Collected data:
-- Opening Marker --

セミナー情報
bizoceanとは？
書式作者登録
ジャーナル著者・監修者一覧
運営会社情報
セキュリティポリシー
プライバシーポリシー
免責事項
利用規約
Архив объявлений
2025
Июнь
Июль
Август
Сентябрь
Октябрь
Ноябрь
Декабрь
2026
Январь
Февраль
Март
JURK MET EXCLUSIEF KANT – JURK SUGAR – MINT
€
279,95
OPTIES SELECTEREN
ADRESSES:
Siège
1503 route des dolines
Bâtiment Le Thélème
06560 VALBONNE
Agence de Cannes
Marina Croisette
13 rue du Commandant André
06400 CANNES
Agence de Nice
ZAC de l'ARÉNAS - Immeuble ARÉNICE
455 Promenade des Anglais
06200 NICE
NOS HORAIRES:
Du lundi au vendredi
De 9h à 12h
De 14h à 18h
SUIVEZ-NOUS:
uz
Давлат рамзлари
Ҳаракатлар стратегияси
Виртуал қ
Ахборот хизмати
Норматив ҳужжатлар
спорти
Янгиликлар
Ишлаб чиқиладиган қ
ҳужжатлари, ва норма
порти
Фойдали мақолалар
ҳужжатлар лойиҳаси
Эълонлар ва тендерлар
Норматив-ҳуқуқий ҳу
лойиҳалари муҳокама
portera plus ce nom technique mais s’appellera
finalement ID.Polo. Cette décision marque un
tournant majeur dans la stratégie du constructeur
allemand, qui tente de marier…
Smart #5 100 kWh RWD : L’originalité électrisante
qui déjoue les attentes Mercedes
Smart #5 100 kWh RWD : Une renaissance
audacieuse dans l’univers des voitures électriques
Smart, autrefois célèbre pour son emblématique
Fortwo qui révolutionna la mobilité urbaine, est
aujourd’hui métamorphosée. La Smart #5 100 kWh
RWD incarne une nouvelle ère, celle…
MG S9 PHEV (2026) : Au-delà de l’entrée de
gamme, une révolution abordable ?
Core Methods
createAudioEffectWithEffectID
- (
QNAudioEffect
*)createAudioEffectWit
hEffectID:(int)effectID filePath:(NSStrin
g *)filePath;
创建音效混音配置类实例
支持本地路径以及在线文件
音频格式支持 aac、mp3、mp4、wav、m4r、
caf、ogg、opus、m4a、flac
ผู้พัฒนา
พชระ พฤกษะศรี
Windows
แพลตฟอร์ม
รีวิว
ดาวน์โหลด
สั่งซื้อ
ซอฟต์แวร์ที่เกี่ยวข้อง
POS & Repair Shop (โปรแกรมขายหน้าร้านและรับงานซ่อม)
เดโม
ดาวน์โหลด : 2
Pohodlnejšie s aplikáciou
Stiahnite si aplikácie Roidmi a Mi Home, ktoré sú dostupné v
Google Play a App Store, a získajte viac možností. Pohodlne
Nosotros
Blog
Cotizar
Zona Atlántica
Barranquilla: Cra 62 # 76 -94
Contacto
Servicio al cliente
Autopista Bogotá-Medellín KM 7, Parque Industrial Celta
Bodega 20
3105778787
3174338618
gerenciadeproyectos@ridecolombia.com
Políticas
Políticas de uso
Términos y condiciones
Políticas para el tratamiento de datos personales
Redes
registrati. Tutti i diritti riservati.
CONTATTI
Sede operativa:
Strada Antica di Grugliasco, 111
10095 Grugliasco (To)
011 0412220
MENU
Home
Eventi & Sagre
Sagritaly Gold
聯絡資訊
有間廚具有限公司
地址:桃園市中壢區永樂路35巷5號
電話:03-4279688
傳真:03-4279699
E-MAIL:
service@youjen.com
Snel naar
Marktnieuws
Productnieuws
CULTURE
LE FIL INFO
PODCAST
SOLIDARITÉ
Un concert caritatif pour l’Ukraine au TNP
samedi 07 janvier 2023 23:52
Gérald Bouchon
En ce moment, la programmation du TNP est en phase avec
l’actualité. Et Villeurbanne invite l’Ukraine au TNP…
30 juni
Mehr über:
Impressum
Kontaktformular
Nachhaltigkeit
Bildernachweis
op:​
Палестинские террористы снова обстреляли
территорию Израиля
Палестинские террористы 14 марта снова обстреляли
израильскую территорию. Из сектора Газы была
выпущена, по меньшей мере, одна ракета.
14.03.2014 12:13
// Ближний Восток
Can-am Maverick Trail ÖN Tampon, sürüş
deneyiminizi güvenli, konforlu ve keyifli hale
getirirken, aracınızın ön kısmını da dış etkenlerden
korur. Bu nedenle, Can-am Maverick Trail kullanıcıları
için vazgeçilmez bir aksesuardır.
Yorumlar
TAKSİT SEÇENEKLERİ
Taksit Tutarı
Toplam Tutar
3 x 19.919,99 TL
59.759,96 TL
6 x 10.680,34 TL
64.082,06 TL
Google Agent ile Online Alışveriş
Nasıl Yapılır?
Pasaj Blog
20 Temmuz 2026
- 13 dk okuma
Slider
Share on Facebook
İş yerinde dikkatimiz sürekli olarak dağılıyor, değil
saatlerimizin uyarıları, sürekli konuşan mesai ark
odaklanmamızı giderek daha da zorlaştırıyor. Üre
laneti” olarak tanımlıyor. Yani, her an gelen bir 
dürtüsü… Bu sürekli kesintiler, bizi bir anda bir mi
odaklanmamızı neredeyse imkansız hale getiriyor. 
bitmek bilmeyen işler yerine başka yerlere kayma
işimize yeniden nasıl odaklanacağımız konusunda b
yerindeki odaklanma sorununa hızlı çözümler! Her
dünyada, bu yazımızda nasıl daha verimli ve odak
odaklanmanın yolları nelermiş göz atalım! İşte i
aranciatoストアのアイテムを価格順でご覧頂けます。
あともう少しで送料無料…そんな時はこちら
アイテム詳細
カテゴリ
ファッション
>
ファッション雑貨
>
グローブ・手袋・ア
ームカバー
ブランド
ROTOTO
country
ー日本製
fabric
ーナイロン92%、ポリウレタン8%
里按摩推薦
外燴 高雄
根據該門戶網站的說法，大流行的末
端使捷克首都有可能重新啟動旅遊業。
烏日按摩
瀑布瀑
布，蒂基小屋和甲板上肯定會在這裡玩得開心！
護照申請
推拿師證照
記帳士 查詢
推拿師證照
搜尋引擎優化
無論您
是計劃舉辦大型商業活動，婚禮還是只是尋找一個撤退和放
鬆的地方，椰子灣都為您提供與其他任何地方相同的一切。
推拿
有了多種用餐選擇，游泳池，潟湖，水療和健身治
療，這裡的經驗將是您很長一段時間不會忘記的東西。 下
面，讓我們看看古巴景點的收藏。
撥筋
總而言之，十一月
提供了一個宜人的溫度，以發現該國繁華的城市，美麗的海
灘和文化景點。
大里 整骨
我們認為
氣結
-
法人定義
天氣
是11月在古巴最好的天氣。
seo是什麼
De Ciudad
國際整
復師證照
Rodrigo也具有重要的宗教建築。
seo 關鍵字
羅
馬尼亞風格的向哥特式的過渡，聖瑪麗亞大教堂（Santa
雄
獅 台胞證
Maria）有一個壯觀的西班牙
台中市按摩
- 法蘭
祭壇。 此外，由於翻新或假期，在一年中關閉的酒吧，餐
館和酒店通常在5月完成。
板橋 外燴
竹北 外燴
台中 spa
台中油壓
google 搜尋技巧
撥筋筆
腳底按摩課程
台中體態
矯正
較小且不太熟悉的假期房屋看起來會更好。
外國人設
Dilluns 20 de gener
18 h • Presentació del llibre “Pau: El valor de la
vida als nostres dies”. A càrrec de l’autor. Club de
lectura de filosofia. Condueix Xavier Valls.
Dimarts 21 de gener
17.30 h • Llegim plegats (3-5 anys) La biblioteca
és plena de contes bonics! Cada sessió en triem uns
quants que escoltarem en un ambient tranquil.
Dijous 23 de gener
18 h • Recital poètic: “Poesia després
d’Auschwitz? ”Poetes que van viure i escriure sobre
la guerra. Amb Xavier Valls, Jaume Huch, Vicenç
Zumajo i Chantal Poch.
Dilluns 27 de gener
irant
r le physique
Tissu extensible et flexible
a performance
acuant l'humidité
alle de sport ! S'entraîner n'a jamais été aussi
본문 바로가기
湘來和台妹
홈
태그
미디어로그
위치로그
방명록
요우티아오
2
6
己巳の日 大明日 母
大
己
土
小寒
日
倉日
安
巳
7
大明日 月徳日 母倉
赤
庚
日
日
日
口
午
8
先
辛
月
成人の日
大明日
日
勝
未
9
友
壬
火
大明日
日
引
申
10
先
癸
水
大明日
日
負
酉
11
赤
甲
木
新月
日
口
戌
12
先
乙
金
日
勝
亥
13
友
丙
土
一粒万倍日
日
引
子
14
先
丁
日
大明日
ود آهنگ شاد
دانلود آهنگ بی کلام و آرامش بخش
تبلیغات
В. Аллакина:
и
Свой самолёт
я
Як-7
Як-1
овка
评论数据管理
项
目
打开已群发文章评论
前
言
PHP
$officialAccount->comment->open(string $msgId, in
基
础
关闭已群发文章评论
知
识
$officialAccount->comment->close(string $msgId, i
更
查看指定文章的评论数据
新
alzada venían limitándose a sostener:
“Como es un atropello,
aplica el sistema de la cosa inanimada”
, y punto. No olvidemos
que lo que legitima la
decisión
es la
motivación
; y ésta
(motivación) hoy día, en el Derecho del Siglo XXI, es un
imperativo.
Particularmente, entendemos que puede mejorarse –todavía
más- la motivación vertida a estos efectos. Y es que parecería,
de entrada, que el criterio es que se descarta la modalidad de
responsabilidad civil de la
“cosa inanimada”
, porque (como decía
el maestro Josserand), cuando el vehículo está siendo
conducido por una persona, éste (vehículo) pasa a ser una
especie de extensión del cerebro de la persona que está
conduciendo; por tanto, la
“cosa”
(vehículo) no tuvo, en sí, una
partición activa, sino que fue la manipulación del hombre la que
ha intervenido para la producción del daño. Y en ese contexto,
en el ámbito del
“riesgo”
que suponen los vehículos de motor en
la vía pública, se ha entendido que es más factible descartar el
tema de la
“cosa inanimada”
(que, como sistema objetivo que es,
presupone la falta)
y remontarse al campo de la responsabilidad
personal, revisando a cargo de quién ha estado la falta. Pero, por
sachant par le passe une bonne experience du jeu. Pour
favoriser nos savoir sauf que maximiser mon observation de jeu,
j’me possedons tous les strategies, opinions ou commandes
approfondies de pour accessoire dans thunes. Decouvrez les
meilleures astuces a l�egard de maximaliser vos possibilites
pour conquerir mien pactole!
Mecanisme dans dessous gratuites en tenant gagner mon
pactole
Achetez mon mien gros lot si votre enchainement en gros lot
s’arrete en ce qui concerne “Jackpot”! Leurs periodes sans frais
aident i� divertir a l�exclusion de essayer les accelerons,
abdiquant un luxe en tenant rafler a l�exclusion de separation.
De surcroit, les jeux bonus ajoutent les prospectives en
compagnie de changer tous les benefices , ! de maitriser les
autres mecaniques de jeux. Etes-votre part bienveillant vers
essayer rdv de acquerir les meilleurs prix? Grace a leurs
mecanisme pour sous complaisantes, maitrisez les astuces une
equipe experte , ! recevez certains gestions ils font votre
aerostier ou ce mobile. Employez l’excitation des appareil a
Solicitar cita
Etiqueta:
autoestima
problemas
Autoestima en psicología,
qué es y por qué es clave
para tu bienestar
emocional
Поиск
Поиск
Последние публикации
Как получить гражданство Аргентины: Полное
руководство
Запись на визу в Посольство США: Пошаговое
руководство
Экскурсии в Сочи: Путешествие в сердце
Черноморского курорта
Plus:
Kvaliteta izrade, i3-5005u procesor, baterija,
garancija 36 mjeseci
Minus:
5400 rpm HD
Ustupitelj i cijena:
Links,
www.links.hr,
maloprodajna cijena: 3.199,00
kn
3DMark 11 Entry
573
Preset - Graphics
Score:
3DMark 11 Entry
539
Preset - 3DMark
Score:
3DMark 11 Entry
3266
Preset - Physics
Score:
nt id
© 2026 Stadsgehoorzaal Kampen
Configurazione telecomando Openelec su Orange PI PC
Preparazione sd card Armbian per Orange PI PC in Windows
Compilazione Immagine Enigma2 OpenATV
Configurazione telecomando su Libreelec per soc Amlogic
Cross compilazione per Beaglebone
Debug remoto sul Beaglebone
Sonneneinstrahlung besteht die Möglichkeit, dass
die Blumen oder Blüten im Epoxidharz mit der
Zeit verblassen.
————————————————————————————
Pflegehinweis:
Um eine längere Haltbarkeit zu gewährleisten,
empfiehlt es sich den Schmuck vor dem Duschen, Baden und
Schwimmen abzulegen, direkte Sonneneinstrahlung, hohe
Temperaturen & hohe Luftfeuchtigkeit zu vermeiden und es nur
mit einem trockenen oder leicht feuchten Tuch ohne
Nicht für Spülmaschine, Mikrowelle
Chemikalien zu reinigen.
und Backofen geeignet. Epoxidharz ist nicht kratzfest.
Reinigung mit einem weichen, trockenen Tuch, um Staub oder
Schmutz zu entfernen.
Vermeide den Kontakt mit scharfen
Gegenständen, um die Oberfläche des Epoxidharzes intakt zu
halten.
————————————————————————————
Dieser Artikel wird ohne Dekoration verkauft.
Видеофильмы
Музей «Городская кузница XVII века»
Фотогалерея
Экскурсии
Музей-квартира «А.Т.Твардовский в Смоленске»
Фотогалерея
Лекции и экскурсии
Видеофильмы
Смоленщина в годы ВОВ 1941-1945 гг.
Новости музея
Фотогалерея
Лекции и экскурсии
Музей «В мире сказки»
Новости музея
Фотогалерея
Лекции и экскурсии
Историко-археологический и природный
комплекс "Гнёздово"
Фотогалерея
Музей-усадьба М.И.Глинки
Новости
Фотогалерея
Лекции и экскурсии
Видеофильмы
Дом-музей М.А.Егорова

-- Closing Marker --

◆ **Activity**
Please copy only these lines, exactly: the first line of the records through the line containing "06400 CANNES", ends included.

◆ **Result of this exercise**
セミナー情報
bizoceanとは？
書式作者登録
ジャーナル著者・監修者一覧
運営会社情報
セキュリティポリシー
プライバシーポリシー
免責事項
利用規約
Архив объявлений
2025
Июнь
Июль
Август
Сентябрь
Октябрь
Ноябрь
Декабрь
2026
Январь
Февраль
Март
JURK MET EXCLUSIEF KANT – JURK SUGAR – MINT
€
279,95
OPTIES SELECTEREN
ADRESSES:
Siège
1503 route des dolines
Bâtiment Le Thélème
06560 VALBONNE
Agence de Cannes
Marina Croisette
13 rue du Commandant André
06400 CANNES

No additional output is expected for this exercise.